26. Damn It!

408 69 8
                                    

“Mas, kenapa kamu nggak jujur kalau anakmu masih hidup?”

Di Minggu yang cerah ini, Mara mencoba mengajak Roberto bicara mengenai anak kandung yang pria itu sembunyikan. Beruntung, Aletta dan Andrean sedang izin ke mal, membuatnya leluasa berdiskusi mengenai anak sang suami.

Mendengar pertanyaan istrinya, tentu Roberto kaget. Dia menoleh dengan kedua mata membulat sempurna. “Ka-kamu ngomong apa coba?”

“Aku tau, loh, Mas, kalau anak kamu masih hidup. Kenapa bohong coba? Mas nggak mau aku ketemu dia? Padahal bagus, kan, dia bisa hidup bareng kita. Aku bakal sayangi dia kayak anak aku sendiri, kok. Kamu nggak percaya sama aku?”

“Bukan gitu, Mara.” Roberto menghela napas, meletakkan koran yang sejak tadi dia baca. “Aku cuma takut Andrean sama Aletta nggak bisa nerima dia.”

Mendengar pengakuan suaminya, Mara melotot kaget. “Loh? Kamu nggak percaya sama anak-anak, Mas? Aku malah baru tau soal dia dari anak-anak, loh. Katanya satu sekolah sama mereka, kan? Mereka pengen banget deket, tapi anakmu terlalu dingin. Mungkin, kalau dibawa tinggal sama kita, dia bisa akrab sama saudara-saudaranya. Ini permintaan Aletta sama Andrean juga, loh, Mas.”

Roberto terdiam sejenak, tubuhnya membeku dengan pikiran berkecamuk. Aletta dan Andrean meminta Sydney tinggal bersama mereka? Jika tahu begini, sejak awal dia tidak akan mengasingkan Sydney sampai ke negeri orang, membuat gadis itu bertingkah seakan tak lagi mengenalnya.

“Gimana, Mas?” desak Mara. Dia menatap suaminya penuh permohonan, berharap kali ini permintaannya dikabulkan. “Aku pengen, loh, tinggal sama dia, Mas. Siapa tau dia nggak dingin lagi setelah tinggal sama kita. Ayolah, aku juga pengen kenal. Atau kamu sebenernya belum anggap aku ada, makanya kamu nggak mau kenalin ibu baru anak itu ke dia?”

Kalimat Mara tentu langsung membangkitkan rasa bersalah dalam diri Roberto. “Bukan begitu, Mara. Baiklah, aku nanti coba ngomong sama Sydney, ya? Kalau dia mau, bakal aku bawa dia ke sini. Aku juga kesulitan ngomong sama dia.”

Senyum di bibir Mara tersungging lebar, menandakan dia cukup puas pada jawaban yang Roberto berikan. “Aku harap dia mau tinggal sama kita, biar kita bisa akur, makin rame, dan kompak!”

Roberto hanya tersenyum, bangga pada Mara yang mampu menerima Sydney dengan lapang dada kendati gadis itu bukan anaknya. Dia memang tidak salah memilih istri.

“Apa?! Ini apa-apaan, Opa?! Opa bercanda, ya?! Sydney nggak mau!”

Jangan tanya kenapa Sydney murka. Tentu saja dia marah luar biasa. Bagaimana tidak? Sang opa berlagak sok penting memanggilnya, lalu memberi informasi bahwa Roberto meminta Sydney tinggal bersama dia dan keluarga kecilnya.

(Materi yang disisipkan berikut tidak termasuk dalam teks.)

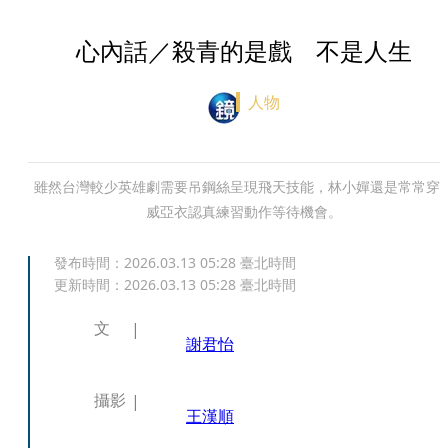
心內話／殺青的是戲 不是人生
人物
雖然台灣較少英雄劇需要吊鋼絲呈現飛天技能，林小嬋還是常常穿
威亞衣認真練習動作等待機會。
發布時間：
2026.03.13 05:28
臺北時間
更新時間：
2026.03.13 05:28
臺北時間
文
謝君怡
攝影
王漢順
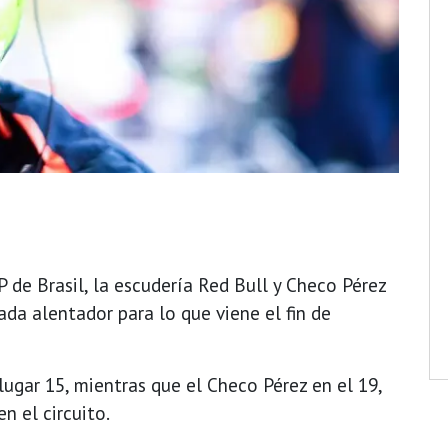
 de Brasil, la escudería Red Bull y Checo Pérez
a alentador para lo que viene el fin de
lugar 15, mientras que el Checo Pérez en el 19,
n el circuito.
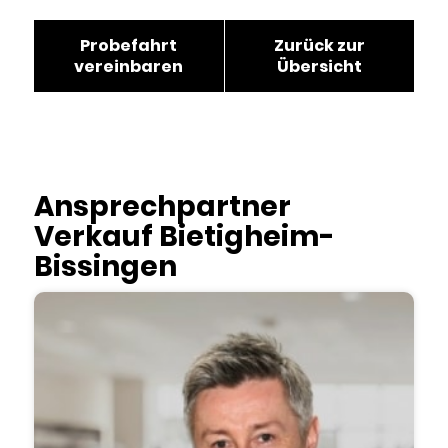
Probefahrt
Zurück zur
vereinbaren
Übersicht
Ansprechpartner
Verkauf Bietigheim-
Bissingen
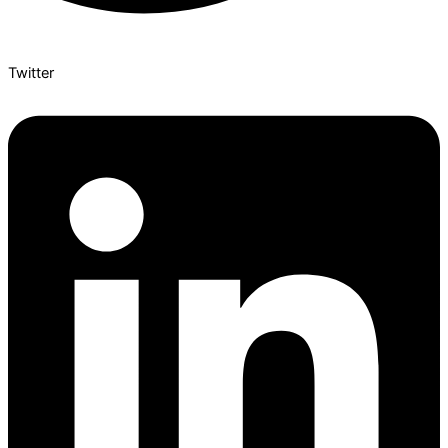
Twitter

Tidak sudi! Sampai bumi terbelah menjadi empat belas pun dia tidak akan sudi! Tinggal seatap dengan wanita perebut suami orang, juga dua anak menjengkelkan, sudah membuat Sydney cukup muak hanya dengan membayangkan.

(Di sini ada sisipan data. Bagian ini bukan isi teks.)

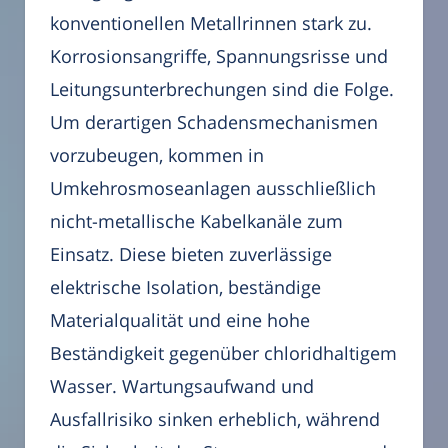
konventionellen Metallrinnen stark zu.
Korrosionsangriffe, Spannungsrisse und
Leitungsunterbrechungen sind die Folge.
Um derartigen Schadensmechanismen
vorzubeugen, kommen in
Umkehrosmoseanlagen ausschließlich
nicht-metallische Kabelkanäle zum
Einsatz. Diese bieten zuverlässige
elektrische Isolation, beständige
Materialqualität und eine hohe
Beständigkeit gegenüber chloridhaltigem
Wasser. Wartungsaufwand und
Ausfallrisiko sinken erheblich, während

Atas dasar apa Roberto berpikir Sydney akan menerima tawarannya? Apa pria itu sudah gila hingga kehilangan akal? Jelas-jelas Sydney akan menolak mentah-mentah, bisa-bisanya malah diajak pulang.

“Sydney, dengarkan opa dulu.”

Suara sang opa saja tak mampu membuat Sydney diam seribu bahasa. Gadis itu tetap mengomel sebal, tak terima jika lagi-lagi harus mengikuti apa yang opanya mau.